There came response, however, from some forest cover. A bullet clipped past his ear and flattened against the rock wall behind him. A second shot went just over his head. His triumphant enemy evidently was willing to shoot him off the shelf. Before stepping back out of range, he emptied his gun hit-miss into the brush below. He was tempted to risk the running jump toward the nearest treetop, but in time he checked himself, not yet ready to risk the hundredth chance. There must be some safer way down. His eyes lifted to the cerulean panoply overhead, then eased down to the line of the granite floor and swept the feathery tops of green. They sought inspiration and they found it. With sure strokes of his ax he attacked the lone hemlock.

The trapped sergeant's "big idea" was one which required the preliminary of labor. His eyes were trained to accuracy and he trusted their measurement of the space between the top of the sturdy Scotch conifer and the trunk of the rock-rooted young hemlock. Attacking with his short-handled ax, he soon had the chips flying, with a pause now and then to calculate the exact direction of the tree's drop. His chief anxiety was not over his ability as an axman, but as to whether the umbrellalike branches of the fir would afford lodgment sufficiently strong to support the combined weight of the hemlock and himself.

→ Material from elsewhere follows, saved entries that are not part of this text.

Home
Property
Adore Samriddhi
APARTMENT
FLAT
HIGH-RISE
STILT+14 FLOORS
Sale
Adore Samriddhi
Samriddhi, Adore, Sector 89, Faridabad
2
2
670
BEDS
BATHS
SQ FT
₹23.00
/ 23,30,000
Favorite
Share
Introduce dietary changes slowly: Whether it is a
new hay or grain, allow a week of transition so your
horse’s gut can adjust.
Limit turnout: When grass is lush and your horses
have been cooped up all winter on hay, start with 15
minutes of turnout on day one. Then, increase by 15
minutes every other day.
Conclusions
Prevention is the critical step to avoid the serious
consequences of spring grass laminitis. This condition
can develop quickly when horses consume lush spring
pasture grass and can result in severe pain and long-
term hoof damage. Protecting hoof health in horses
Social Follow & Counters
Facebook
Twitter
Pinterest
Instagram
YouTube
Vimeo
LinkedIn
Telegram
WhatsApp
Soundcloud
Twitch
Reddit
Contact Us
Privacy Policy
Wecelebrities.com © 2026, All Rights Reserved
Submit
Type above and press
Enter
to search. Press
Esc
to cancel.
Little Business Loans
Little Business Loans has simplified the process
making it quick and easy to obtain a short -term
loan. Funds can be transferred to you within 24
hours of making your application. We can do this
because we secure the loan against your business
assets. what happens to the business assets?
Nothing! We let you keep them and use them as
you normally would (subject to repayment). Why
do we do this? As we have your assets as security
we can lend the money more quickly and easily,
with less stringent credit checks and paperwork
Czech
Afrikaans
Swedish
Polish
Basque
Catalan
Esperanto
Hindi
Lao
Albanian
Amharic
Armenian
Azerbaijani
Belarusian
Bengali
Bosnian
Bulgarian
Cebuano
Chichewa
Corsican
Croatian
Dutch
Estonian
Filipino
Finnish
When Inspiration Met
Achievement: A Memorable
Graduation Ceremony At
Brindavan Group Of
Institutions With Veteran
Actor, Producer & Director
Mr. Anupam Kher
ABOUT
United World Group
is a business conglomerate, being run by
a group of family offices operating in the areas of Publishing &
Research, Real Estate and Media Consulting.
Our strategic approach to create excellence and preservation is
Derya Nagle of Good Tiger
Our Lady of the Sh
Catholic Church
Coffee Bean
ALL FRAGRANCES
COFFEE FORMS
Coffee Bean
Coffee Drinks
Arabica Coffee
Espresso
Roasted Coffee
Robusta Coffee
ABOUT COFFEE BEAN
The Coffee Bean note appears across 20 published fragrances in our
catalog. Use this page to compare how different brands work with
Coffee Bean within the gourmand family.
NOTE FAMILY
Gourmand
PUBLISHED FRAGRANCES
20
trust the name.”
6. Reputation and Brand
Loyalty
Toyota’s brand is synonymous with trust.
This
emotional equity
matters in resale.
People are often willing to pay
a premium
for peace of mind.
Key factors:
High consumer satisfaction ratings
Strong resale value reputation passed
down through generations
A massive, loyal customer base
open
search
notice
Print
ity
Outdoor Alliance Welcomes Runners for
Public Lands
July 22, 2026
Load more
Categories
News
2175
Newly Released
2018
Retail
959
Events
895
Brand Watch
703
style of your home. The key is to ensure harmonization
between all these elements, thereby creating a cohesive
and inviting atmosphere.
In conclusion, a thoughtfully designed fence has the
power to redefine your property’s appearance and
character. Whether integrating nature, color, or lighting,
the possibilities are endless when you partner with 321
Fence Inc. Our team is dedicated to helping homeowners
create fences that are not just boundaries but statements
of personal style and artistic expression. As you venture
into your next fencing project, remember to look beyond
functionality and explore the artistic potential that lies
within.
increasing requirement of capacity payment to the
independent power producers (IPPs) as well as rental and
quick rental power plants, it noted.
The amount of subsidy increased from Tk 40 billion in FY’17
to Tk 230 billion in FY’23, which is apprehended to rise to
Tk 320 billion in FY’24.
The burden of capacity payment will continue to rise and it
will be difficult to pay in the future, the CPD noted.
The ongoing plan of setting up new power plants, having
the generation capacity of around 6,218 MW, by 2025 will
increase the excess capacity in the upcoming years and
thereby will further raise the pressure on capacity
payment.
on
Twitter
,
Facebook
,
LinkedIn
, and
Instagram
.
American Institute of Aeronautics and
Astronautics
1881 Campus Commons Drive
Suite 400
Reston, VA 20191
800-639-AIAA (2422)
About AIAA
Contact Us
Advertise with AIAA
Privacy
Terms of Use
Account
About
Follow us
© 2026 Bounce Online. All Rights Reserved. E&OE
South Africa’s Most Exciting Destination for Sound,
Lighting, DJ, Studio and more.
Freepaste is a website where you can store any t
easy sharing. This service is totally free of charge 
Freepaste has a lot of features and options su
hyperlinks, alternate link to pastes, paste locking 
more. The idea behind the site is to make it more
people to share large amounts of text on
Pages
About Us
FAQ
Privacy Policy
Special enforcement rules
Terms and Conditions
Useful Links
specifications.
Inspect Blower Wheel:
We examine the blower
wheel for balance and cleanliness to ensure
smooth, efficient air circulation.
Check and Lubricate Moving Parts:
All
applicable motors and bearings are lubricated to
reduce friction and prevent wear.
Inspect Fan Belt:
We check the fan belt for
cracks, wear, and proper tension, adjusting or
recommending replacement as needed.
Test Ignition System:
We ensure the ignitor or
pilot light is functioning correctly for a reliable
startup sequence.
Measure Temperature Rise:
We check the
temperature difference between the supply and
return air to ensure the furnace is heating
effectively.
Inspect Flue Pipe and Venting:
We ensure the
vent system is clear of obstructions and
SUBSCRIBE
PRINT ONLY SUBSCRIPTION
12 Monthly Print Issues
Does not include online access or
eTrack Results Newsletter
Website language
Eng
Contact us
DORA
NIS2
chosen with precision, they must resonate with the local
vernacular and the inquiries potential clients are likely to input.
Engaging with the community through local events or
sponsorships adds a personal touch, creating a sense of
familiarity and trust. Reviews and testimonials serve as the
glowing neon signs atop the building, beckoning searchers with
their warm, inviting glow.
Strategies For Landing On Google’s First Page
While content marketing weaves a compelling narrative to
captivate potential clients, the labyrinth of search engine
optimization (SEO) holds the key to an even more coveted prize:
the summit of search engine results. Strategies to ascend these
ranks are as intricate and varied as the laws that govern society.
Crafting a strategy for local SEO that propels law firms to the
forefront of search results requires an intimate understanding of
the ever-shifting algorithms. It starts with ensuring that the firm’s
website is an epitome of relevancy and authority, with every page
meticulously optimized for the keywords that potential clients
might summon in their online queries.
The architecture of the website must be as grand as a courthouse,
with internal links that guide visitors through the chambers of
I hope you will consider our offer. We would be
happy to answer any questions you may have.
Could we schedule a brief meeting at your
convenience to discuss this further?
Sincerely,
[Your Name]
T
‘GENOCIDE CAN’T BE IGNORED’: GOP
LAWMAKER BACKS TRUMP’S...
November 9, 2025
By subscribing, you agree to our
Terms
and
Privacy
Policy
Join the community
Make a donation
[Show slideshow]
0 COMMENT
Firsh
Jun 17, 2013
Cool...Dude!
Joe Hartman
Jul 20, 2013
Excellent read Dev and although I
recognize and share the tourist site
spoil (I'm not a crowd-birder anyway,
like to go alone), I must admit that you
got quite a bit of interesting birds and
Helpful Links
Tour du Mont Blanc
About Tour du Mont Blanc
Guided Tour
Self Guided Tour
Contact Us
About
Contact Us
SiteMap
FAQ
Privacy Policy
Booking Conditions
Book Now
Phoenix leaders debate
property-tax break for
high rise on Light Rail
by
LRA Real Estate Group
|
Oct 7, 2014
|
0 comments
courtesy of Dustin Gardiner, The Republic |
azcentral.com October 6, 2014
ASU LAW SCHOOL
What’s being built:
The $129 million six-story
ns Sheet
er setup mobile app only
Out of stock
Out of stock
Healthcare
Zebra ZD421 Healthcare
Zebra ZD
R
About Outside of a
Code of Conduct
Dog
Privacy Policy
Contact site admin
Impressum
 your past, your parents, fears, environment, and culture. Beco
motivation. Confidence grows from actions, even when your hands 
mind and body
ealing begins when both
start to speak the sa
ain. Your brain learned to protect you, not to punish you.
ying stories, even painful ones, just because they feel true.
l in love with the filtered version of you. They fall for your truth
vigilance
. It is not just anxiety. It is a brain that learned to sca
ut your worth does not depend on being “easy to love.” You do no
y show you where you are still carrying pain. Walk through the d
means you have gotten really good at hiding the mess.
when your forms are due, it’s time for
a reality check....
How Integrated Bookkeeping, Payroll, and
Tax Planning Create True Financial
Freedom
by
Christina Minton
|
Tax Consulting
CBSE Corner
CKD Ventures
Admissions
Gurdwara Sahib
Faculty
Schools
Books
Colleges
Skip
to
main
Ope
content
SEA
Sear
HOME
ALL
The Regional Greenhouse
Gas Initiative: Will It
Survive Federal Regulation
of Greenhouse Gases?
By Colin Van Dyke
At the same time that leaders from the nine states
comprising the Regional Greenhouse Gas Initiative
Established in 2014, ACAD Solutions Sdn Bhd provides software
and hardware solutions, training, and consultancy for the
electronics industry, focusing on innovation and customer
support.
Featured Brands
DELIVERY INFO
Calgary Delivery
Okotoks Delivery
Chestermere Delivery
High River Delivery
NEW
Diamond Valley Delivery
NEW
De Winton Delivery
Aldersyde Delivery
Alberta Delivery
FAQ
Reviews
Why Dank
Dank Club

With the small crackle of a bunch of penny firecrackers, the tree soon broke away from its stump. His ax-aim proved true. But to the sergeant the seconds seemed minutes during that period in which it was decided whether the falling tree would remain in the embrace of its half-sister of the pine family or would veer to one side for a plunge to the rocks below, there to mock him. A gasp of relief escaped his lips when, quivering throughout its length, it settled definitely into the very crotch for which he had aimed.

No time did he waste testing its strength and security. Either it would hold or it would not—either he would escape the trap into which the bog skinner had led him or meet his end in a plunge without cost or ceremony. As always before in his grown-up life, when the issue demanded he dared.

CHAPTER XII.
BY SINGLE STRAND.

After anchoring the severed trunk of the hemlock upon the shelf with such bowlders as he could move, to prevent, if possible, its turning, Sergeant Childress sat down on the brink, his legs dangling. He gripped the hemlock tightly, then lowered his body overside. That end of the tree, at least, supported his weight. With six-inch reaches, he began to move out from the ledge.

He dared not hurry; nor could he ease his progress by wriggling—the hold upon the fir of the hemlock was too uncertain. His body hung as a dead weight, the strain upon his arms, hands, and fingers increasing with every slow move.

One stout, out-flung branch, depending from the lower trunkside, soon impeded his progress; indeed, threatened the success of his venture. Fear of dislodging the frailer end of his support prohibited his trying to swing his body around it.

In an almost insupportable pause he decided on a way. With Jack Childress, thus far, there always had been a way.